= Bicycle transportation planning in Los Angeles =

Los Angeles can refer to both the City of Los Angeles and Los Angeles County, as well as the larger Los Angeles region (consisting of a continuous urban landscape stretching from Ventura County in the north down to Orange County in south).

There are a myriad of different agencies and authorities engaged in bicycle transportation planning, funding, design and construction in the Los Angeles area. This is an attempt to find the members of these agencies and authorities responsible for transportation projects and issues as they relate to bicycles.

==Entities in the City of Los Angeles==
In the City of Los Angeles there are several city level departments which oversee transportation related issues. The individual sections and divisions responsible for bicycle matters are enumerated below. These are the people who work directly with bicycle projects:

===Los Angeles Department of Transportation===
Los Angeles Department of Transportation has a special portion of its Office of Transportation Development set aside for bicycle project planning, design, funding, and construction. Within the Office of Transportation Development, Bureau of Capital Programming (run by Haripal Var), is the Project Grants, Bikeways and Enhancement Division (headed by Michael Uyeno).

The Project Grants, Bikeways and Enhancement Division is further subdivided into a Bikeways Section and a position for a Senior Project Coordinator. During 2009 funding crisis Department head Rita Robinson proposed to eliminate Bikeways Division entirely and discontinue Safe Routes to School Work. (Inter Departmental Correspondence, 4 May 2009, addressed to Budget and Finance Committee, "Shared Responsibility and Sacrifice")

The LADOT has been granted the authority to issue vehicle and driver permits for pedicabs (a.k.a. bicycle taxis or rickshaws). The LADOT's forms, and the City's ordinances typically refer to pedicabs as "nonmotorized transportation". Permit applicants must submit the applications to the Franchise Regulation Division of the LADOT along with several fees.

====Bikeways Section====
- Bikeways Section (made up of a team of engineers) is headed by Paul Meshkin and Senior Bicycle Coordinator, Michelle Mowery.

====Franchise Regulation Division====
This division of the LADOT has been assigned to process pedicab vehicle and driver permits, though in 2007 a Central District Transportation Engineer (from the Office of Transportation Operations), "expressed concern that pedicabs could pose a road hazard, blocking traffic and frustrating drivers."

The Franchise Regulations Division licenses companies, tests and permits drivers, regulate and monitor the operations of companies and individuals authorized by the Board of Transportation Commissioners and the Board of Taxicab Commissioners to operate for-hire passenger vehicles within the City of Los Angeles. The Division inspects vehicles and enforces compliance with associated City ordinances and orders of the Board of Transportation Commissioners and the Board of Taxicab Commissioners and investigates complaints relating to taxicab, ambulance and other for-hire vehicles. It also administers the franchise of the gas distribution system and over 40 pipeline companies.

Tasks to perform:
**A)** In the text on bicycle transportation planning in Los Angeles, what worried the Central District Transportation Engineer about pedicabs in 2007? Answer in one to three sentences.
**B)** Answer these questions using the text on bicycle transportation planning in Los Angeles:
(i) Who heads the Project Grants, Bikeways and Enhancement Division?
(ii) What term do the LADOT's forms and the City's ordinances typically use for pedicabs?
(iii) Besides the gas distribution system, how many pipeline companies' franchises does the Franchise Regulation Division administer?

Dataset extract:
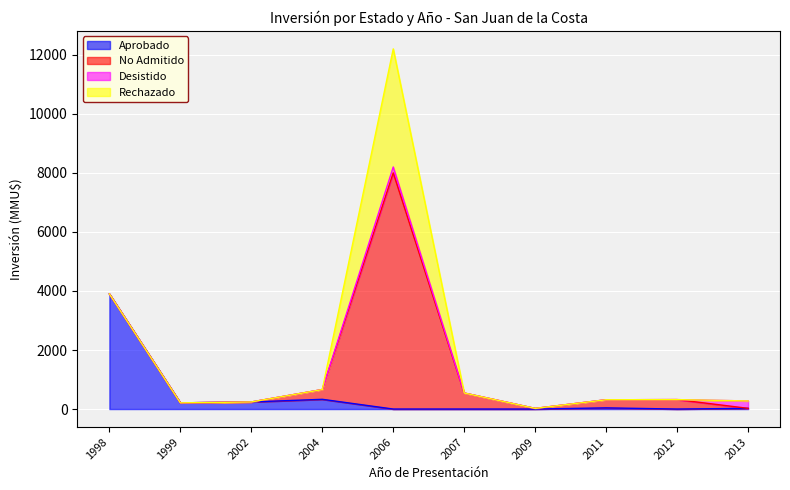

Which series has the widest spread of values?

No Admitido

Responses in order:
**A)** The engineer was concerned that pedicabs could be a road hazard. The worry was that they might block traffic and frustrate drivers.

**B)**
(i) Michael Uyeno
(ii) "nonmotorized transportation"
(iii) Over 40